Most people know songwriter Angaleena Presley as one third of Pistol Annies, the outlaw country girl group comprised of Miranda Lambert, Ashley Monroe and Presley who put their writing chops together to create their debut album Hell on Heels in 2011. What most don't know is that Presley has released two critically acclaimed studio albums on her own, the most recent being Wrangled, which dropped in April of this year via Thirty Tigers Records.
The album is a solo effort from Presley as she serves as a co-writer on all twelve tracks and as co-producer. However, there's a ton of notable songwriting collaborations throughout the album as well. The first track, “Dreams Don't Come True" was a reunion of sorts for the Pistol Annies as both Monroe and Lambert joined Presley to write the song.

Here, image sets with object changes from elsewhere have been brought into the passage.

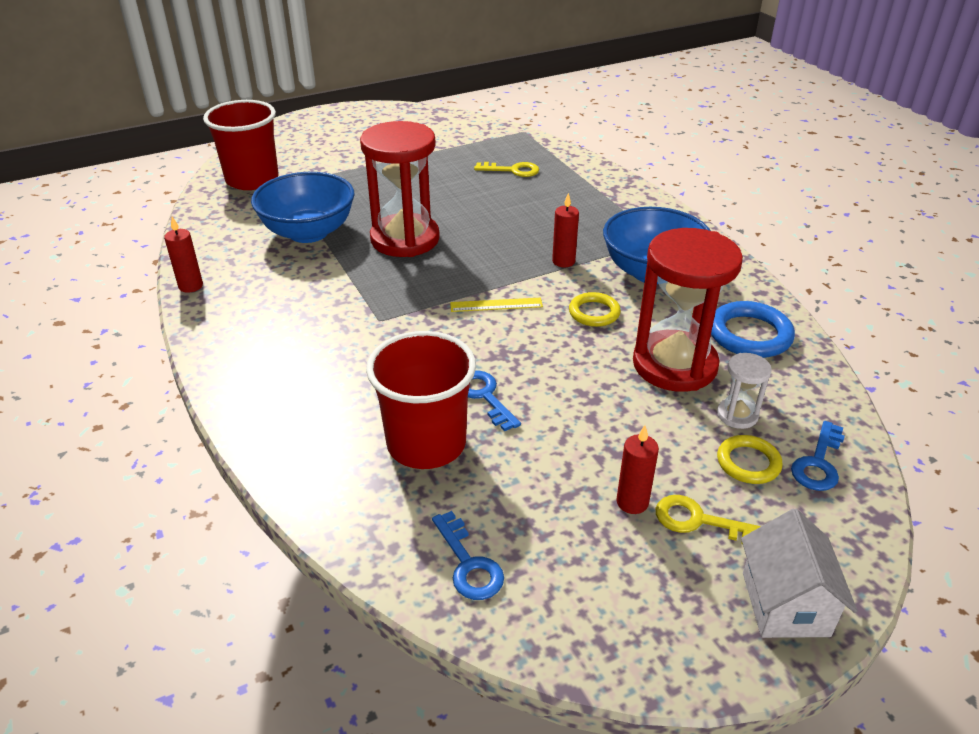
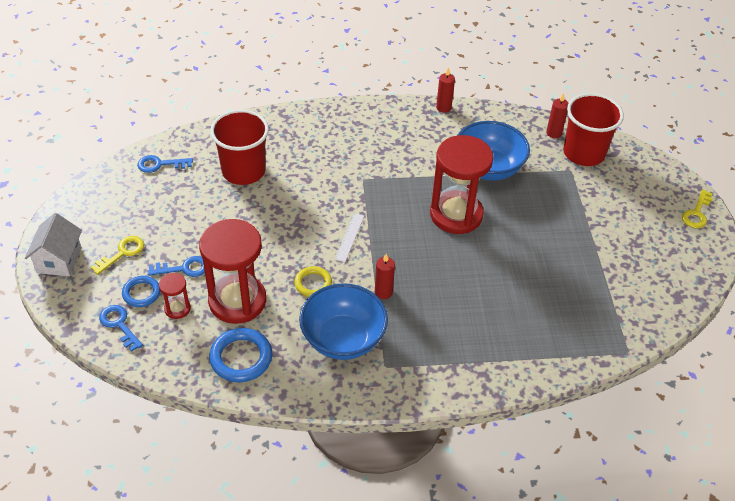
camera: 110 degrees right, 10 degrees up
(484, 396) = (265, 204): blue key -> blue key (184, 268)
(496, 305) = (349, 237): yellow ruler -> white ruler
(513, 170) = (545, 314): yellow key -> yellow key (696, 213)
(632, 502) = (151, 233): red candle -> red candle (553, 133)
(737, 415) = (177, 308): white hourglass -> red hourglass
(748, 463) = (141, 293): yellow ring -> blue ring
(785, 604) = (59, 260): white house -> white house turned 75 degrees clockwise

Track number three, “Only Blood," was co-written with the acclaimed Chris Stapleton and features his wife Morgane on vocals. Later, the album features “Good Girl Down" which Presley co-wrote with the famed Wanda Jackson who has had a storied career as the “Queen of Rockabilly." Last but not least is “Cheer Up Little Darling," that Presley wrote with Guy Clark. It was the last song Clark completed before his death in May of 2016, which makes it a truly special track on the album.
Angaleena Presley's Album Wrangled
The album features a sound that is distinctly Presley's own throughout and each song allows Presley's stellar vocals to shine. “Only Blood" is a standout track that is a throwback to the country music sounds of yesteryear and features an almost gospel-like theme about being saved:
“Only blood is strong enough to wash away your sins
Only blood is strong enough to change the way you've been
Between Jesus and the Devil there's a path for you and me
Only blood can set you free
Only blood can set you free.."
“Country" is a song that features a sonic arrangement that is almost exactly the opposite. Featuring a hammering beat, the song is tongue-in-cheek take on country music, as Presley told Vice: "I had a very disheartening meeting where my publisher told me that my songs were amazing, just not right for the current climate. The climate was partly shady with 100% chance of dudes…. So, I went home from that meeting, thought about “the formula", all the trends that were happening on country radio, including rap, and wrote “Country" as a parody."
The entire album, parodies included, is an excellent offering to those who prefer a more traditional take on country music and is not to be missed!